There are approximately 1.6 million drug dependents in the Philippines, with approximately 50% to 90% of them use shabu, or methamphetamine, with shabu sales reaching more than Php 77.76 billion each year. This is according to 2014 reports from PhilNews. British filmmaker Martin Butler even estimated in 2007 that there are almost seven million Filipinos using shabu.
These figures are alarming and gut-wrenching.
Most Filipinos, as with other users the world over, smoke shabu. It can also be snorted, injected or ingested. However users take meth, or shabu, they will find themselves addicted in no time at all. Tolerance increases after each frequent use and greater doses are needed to get the so-called “high”.
Meth is dangerous because it causes numerous physical and psychological damage to the body.
Short-Term Effects Include:
- Dilation of pupils
- Heightened attention and focus, especially on a repetitive task
- Increased energy, decreased fatigue
- Talking excessively
- Feelings of euphoria
- Increased sexuality
- Loss of appetite
- Increased respiration
- Increased body temperature that may cause excessive sweating and even convulsions
- Increased tolerance
- Loss of appetite and desire to sleep
- Sudden weight loss
- Mood swings
- Repetitive motor activity
- Violent behavior causing homicidal or suicidal thoughts
- Loss of interest in social interactions and usual activities
- Inflammation of the heart’s lining leading to hypertension and other cardiovascular problems
- Tremors and facial ticks
- Experiencing “crank bugs” or the feeling of having insects creeping into their skin, causing them to pick on their hands, arms and other body parts, which then causes skin ulcers
- “Meth mouth” or oral-dental problem typical of meth abusers, which causes teeth to eventually fall out in a matter or a few months
What Happens to a Meth User
Having used meth, users may feel its effects for hours. Meth addicts can stay awake and not eat for days. Whether by ingesting, injecting, smoking or inhalation, users will feel a sudden ‘high’, or feeling of euphoria within a few minutes. Afterwards, as this elated feeling wears off, users enter the ‘tweaking’ stage commonly associated with cocky, rowdy, and noisy drunk-like behavior. Others may even feel the inclination towards violence, delusion, and paranoia.

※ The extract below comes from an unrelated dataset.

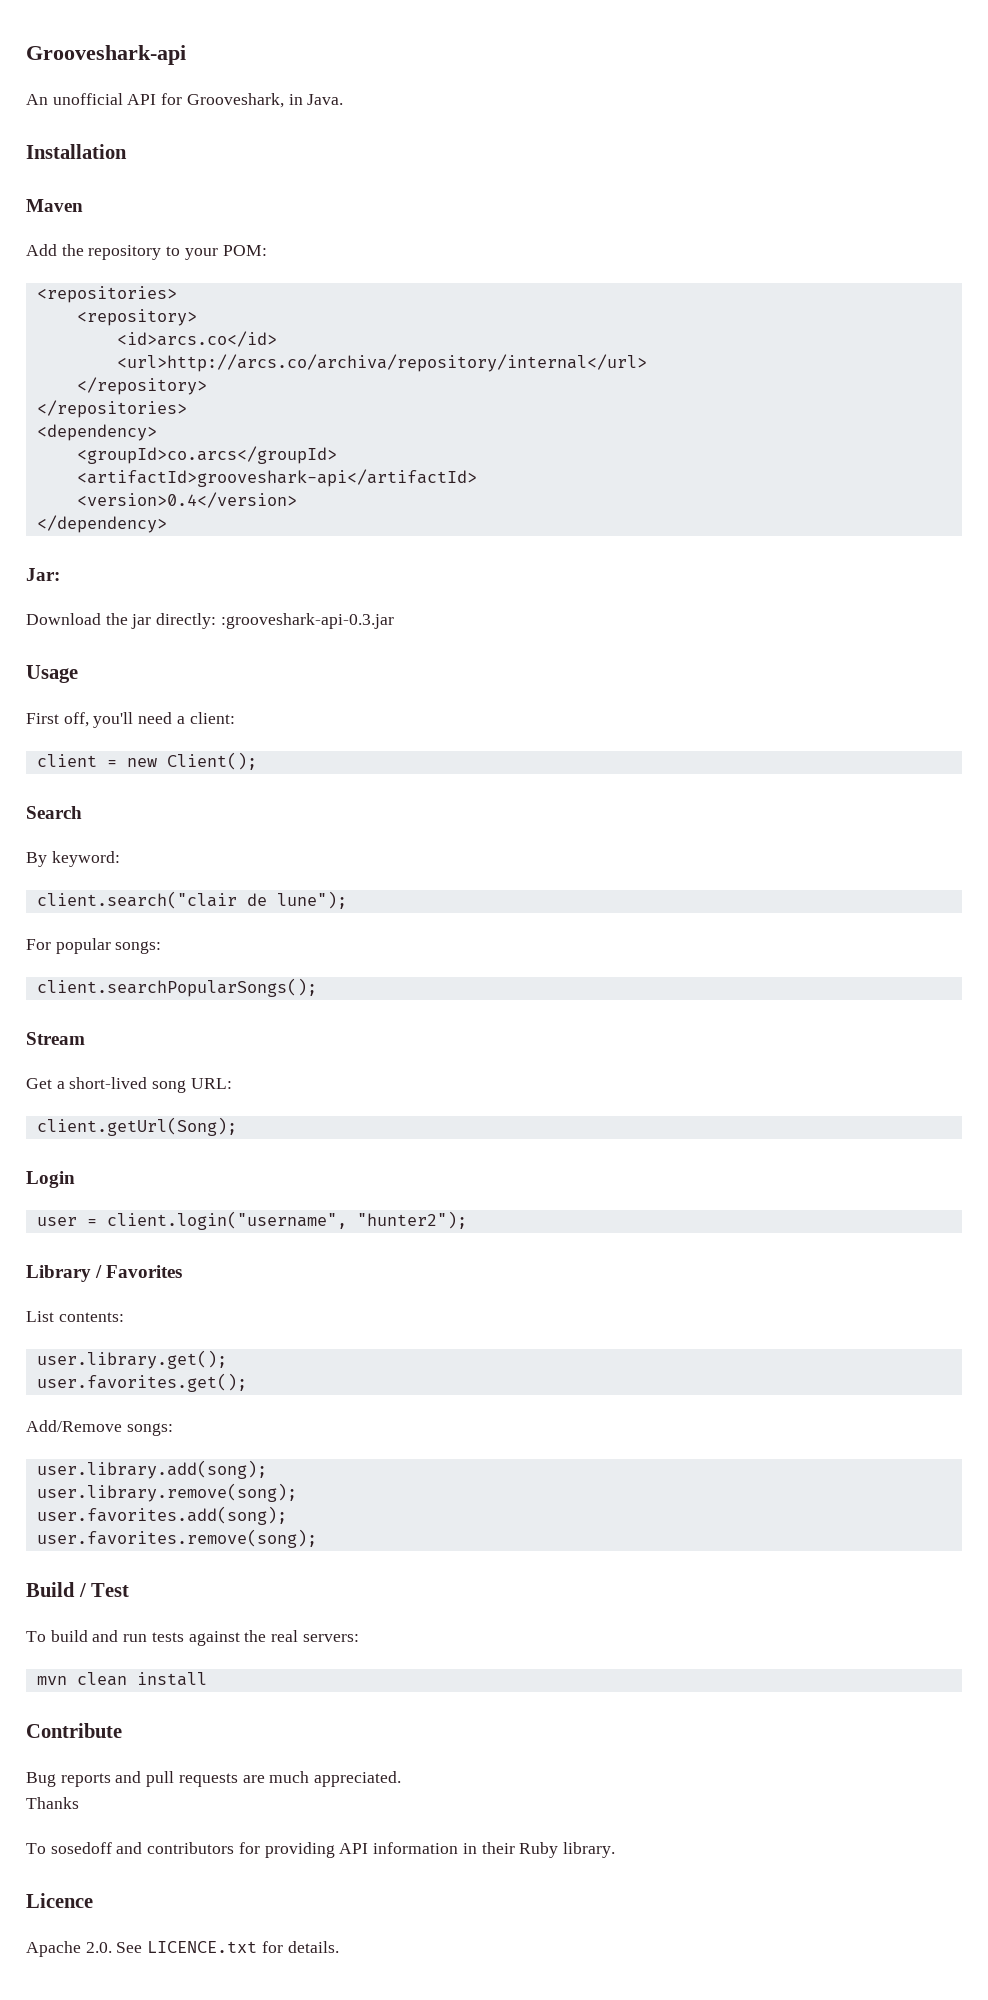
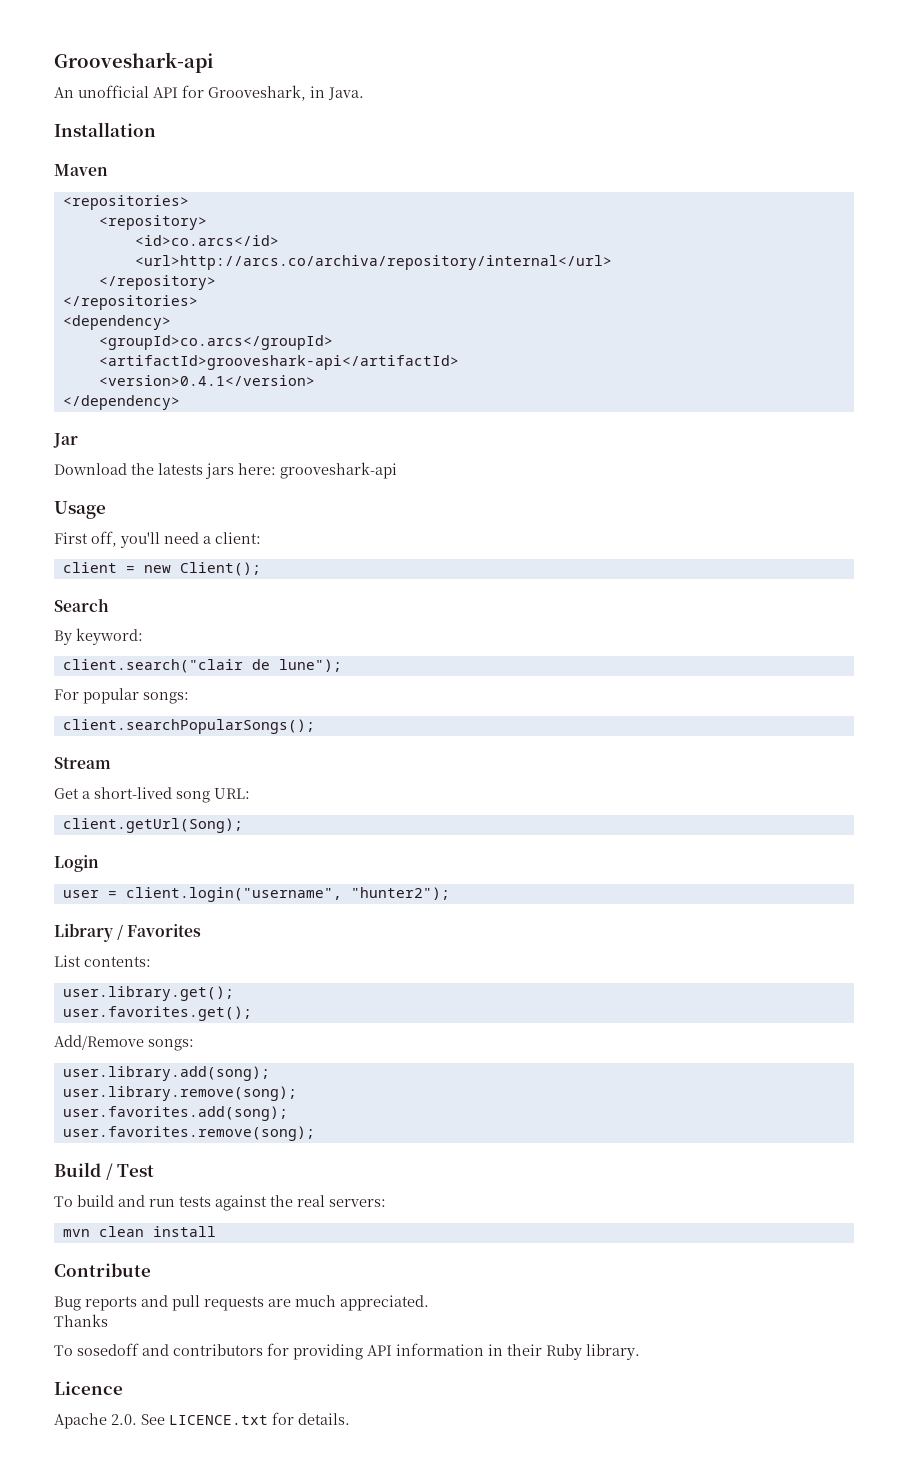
[26,244,267,260] // Add the repository to your POM: -> (108, 170) none
[116,331,277,347] <id>arcs.co</id> -> [134,235,279,246] <id>co.arcs</id>
[76,492,297,508] <version>0.4</version> -> [98,375,315,386] <version>0.4.1</version>
[26,568,60,581] Jar: -> [53,433,78,448] Jar
[131,613,394,629] jar directly: :grooveshark-api-0.3.jar -> [158,462,397,479] latests jars here: grooveshark-api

After the ‘tweaking’, the ‘crash’ happens, wherein the user feels a strong urge to sleep, even for 24 to 72 hours. For the abusers, they may feel fine and normal in between ‘hits’. However for the addict, they may feel irritability, insomnia, and an uncontrollable urge as they find a way to get their next ‘fix’, which is usually every 3 hours.
Shabu Abuse Patterns
- Casual – These are those who may use meth on occasion, to lose weight, to keep awake, or for any other reason that does not have psychological addiction
- Binge – Intermittent yet heavy use that is already psychologically addicted
- Highly addicted – Intense abusers that continuously seek the quality of their “perfect rush” until they increase their dosage more and more; anyone within this pattern will have a dangerous ‘tweaking’ stage
Shabu’s Philippine History
Methamphetamine has been around since it was first synthesized in Germany in 1887 as phenylisopropylamine, a drug used for many applications ranging from nasal decongestion to depression. Methamphetamine as we know it as a cystal was discovered in Japan in 1919 and was then used to treat narcolepsy and attention disorders. It was also used to treat exogenous obesity. .
World War II came and meth was widely used to keep American men awake and fighting. Come the Vietnam War, it became widely used. When the war was over, meth abuse spread as military surplus became available to everyone in the United States.
It wasn’t until the mid 1980s that meth permeated the Philippine subculture, where meth use was initially confined to the fringe circle composed of the burgis or the artists and showbusiness entertainers. However, in less than two decades, it snaked its way into more subcultures, into rural areas, into academic or collegiate life, and deep into the bowels of poverty and even the most exclusive of executive subdivisions.
Today, shabu addiction does not choose a demographic. From the young teenager, to the sophisticated yuppie, to the jeepney barker to the police officer; male, female, young, old, unemployed, professional, shabu has dramatically and dangerously crept its way into the very reaches of our society–and, based on news reports and research findings, it will not let go of its ever-tightening grasp anytime soon.